Carry on the passage about assisting voters with disabilities at polling stations, starting right after its final sentence.

• Text shown:
* begin *
Section 59(1)(a) of the Act confers an illiterate or physically handicapped voter with a right to receive assistance from a person of their choice. This provision obliges the presiding officer to facilitate this arrangement. The voter may also be assisted by two electoral officers or employees of the ZEC and a member of the ZRP. There is no indication in the Act to suggest that the ‘helper’ must be a registered voter, but he or she must identify himself or herself to the presiding officer by producing proof of identity and complete requisite forms as prescribed in section 59(1)(b) of the Act. This person can only assist one voter. There is also guidance in the Act how the presiding officer can assist the voter.
Shall there and then mark the ballot paper in accordance with the voter’s wishes and place the ballot paper in the ballot box, and if the wishes of the voter as to manner in which the vote is to be marked on the ballot paper are not sufficiently clear to enable the vote to be so marked, the presiding officer may cause such questions to be put to the voter as in his or her opinion, are necessary to clarify the voter’s intentions.
Statutory protection is afforded to persons with disabilities in the context of voting. This purpose is achieved in several ways. Firstly, the Act restricts persons who should render assistance to persons with disabilities to those who were duly selected by the voter, following a laid-out procedure. From the wording of the statute this appears to be a peremptory obligation since negative wording is employed. The Act states in uncertain terms that:
No person other than the person selected by the voter in terms of subsection (1)(a) shall take part in assisting an illiterate or physically handicapped voter, and no person who is entitled to be in a polling station shall attempt to ascertain how the voter is voting.
The electoral law is clear in the case of visually-impaired voters where the presiding officer must ‘observe the casting of the vote in order to ensure that the voter’s intention is respected by the person assisting him or her’. In our view, by virtue of conferring a right to choose people who can assist them on voting day (to cast their vote) on persons with disabilities, the electoral law appears to be guaranteeing their rights as enjoined in the Constitution. Moreover, the law mandates the presiding officer to create a register of all voters with disabilities. In our considered view, this requirement is in tandem with the Constitution, but practically speaking a lot needs to be done as highlighted in this case study.
* end *
Data drawn from a collection
* begin *
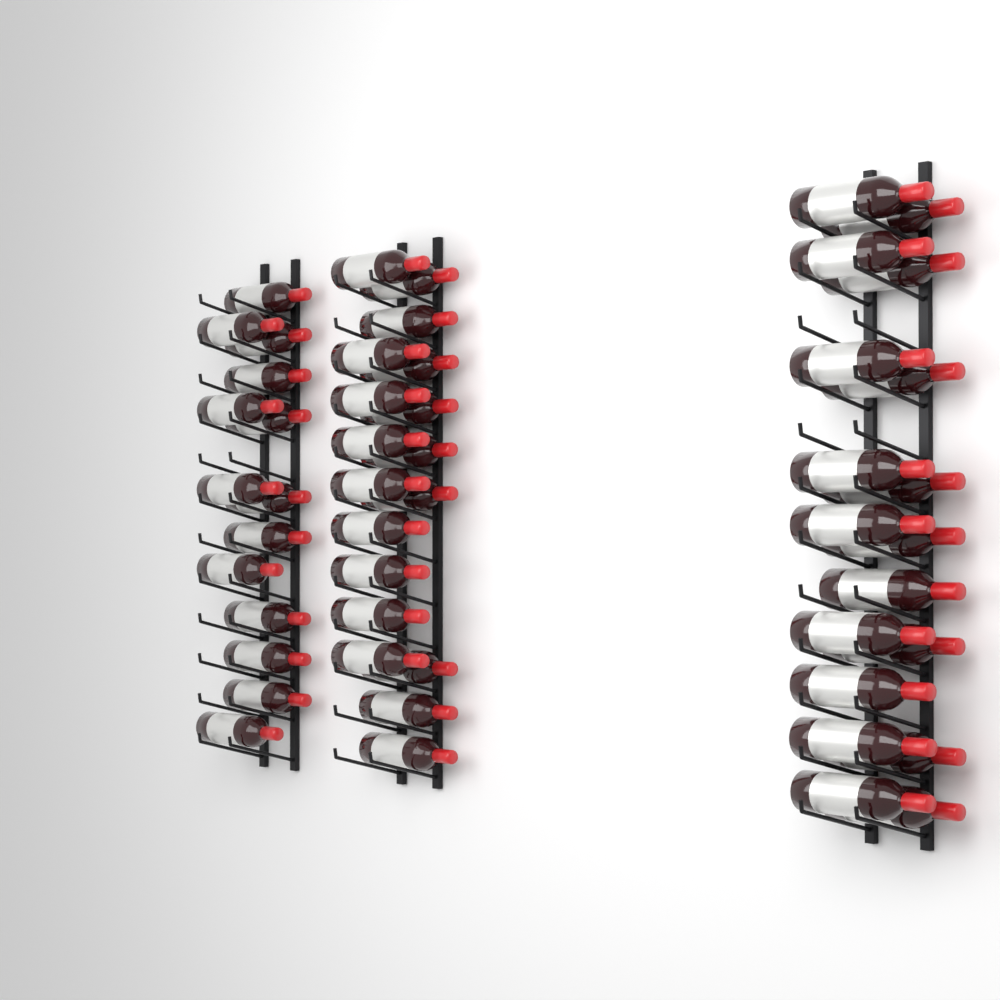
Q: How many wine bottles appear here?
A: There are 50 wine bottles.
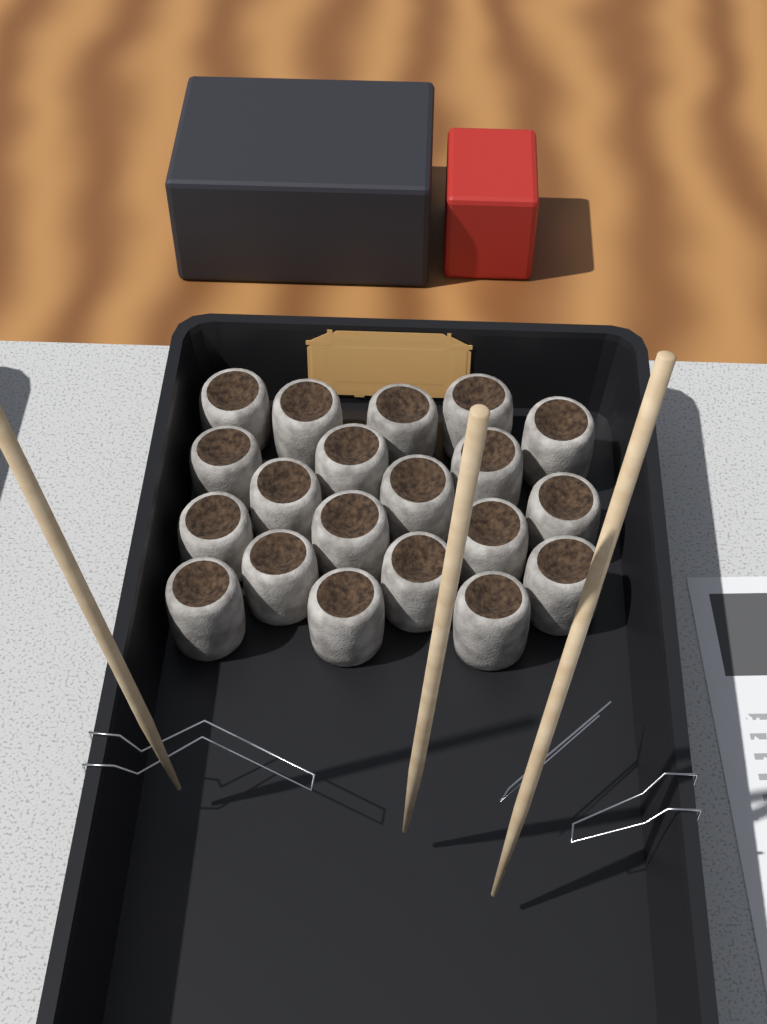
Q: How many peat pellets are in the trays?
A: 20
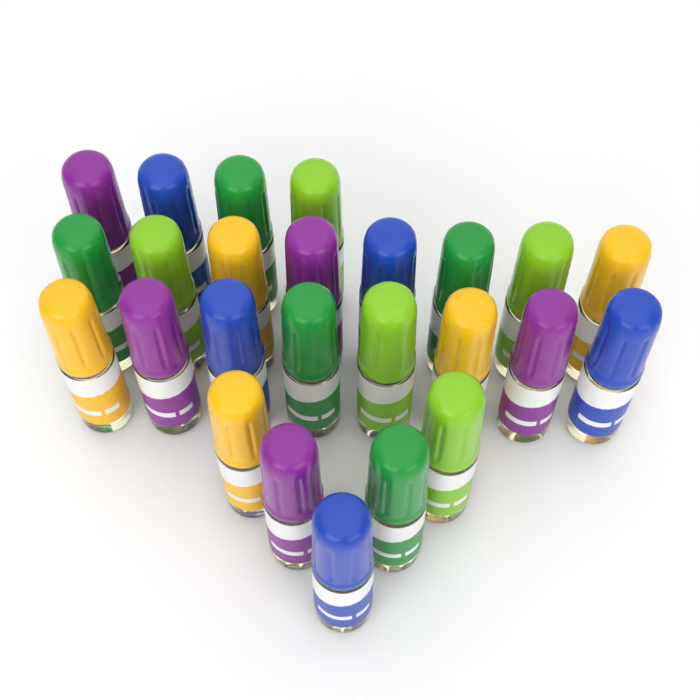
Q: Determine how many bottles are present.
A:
* end *
• Response:
From an implementation perspective, the Act is also accompanied by subsidiary legislation.95 Read cumulatively with other electoral laws, they are also geared towards the promotion, protection and respect of voting rights of persons with disabilities in the country. In the main, we argue that although the Constitution and other statutes recognise the rights of persons with disabilities, a lot more can still be done to achieve legal dictates on disability rights in elections. Moreover, there are pertinent obligations placed on the ZEC and other stakeholders to make sure voting rights of persons with disabilities are attained. We emphatically reiterate the need to consider some of the issues discussed below.
Consequently, the legal issue for determination is whether or not the voting rights of persons with disabilities are equally protected in our law. The answer to this legal question is not clear-cut. As a preliminary point, we take into account a study conducted by Munemo which revealed that there were 700 000 potential voters with disabilities in 2008. It further recorded that only 25.6 per cent of persons with disabilities managed to vote that year with a staggering 75 per cent failing due to physical and infrastructural barriers.96 It also reveals that: 36.7 per cent of persons with disabilities were not registered on the voters’ roll; 16.5 per cent were unwilling to vote; 11.75 per cent were afraid of political violence; and 25.66 per cent filed electoral related complaints.97 According to Virendrakumar98 electoral barriers manifest themselves in three layers, but interrelated stages in the electoral cycle: a pre-election period; an election period; and a post-election period respectively.
The preliminary stage can also be regarded as a preparatory phase where ‘support for an accessible election’ is peremptory. Peculiar challenges that relate to it include: pre-election assessments that do not address election access issues; discriminatory election law; limited budgetary allocated for reasonable accommodations; inaccessible polling centres selected; poll workers not trained on administering the vote to persons with disabilities; difficulties in securing a national identification card; voter registration conducted in inaccessible locations; voter education and information on political party platforms or candidates not distributed in accessible formats; persons with disabilities note included as observers; and a lack of persons with disabilities’ experience in advocacy for voting rights.
Furthermore, persons with disabilities encounter enormous challenges during the election period. These range from electoral observers’ failure to monitor access issues; political parties failing to address issues important to voters with disabilities or recruit candidates with disabilities; party manifestos that are not in accessible formats; inaccessible polling stations; security forces not sensitised on how to provide a safe environment for voters with disabilities; media outlets failing to disseminate information in accessible formats; and an inaccessible complaints adjudication process.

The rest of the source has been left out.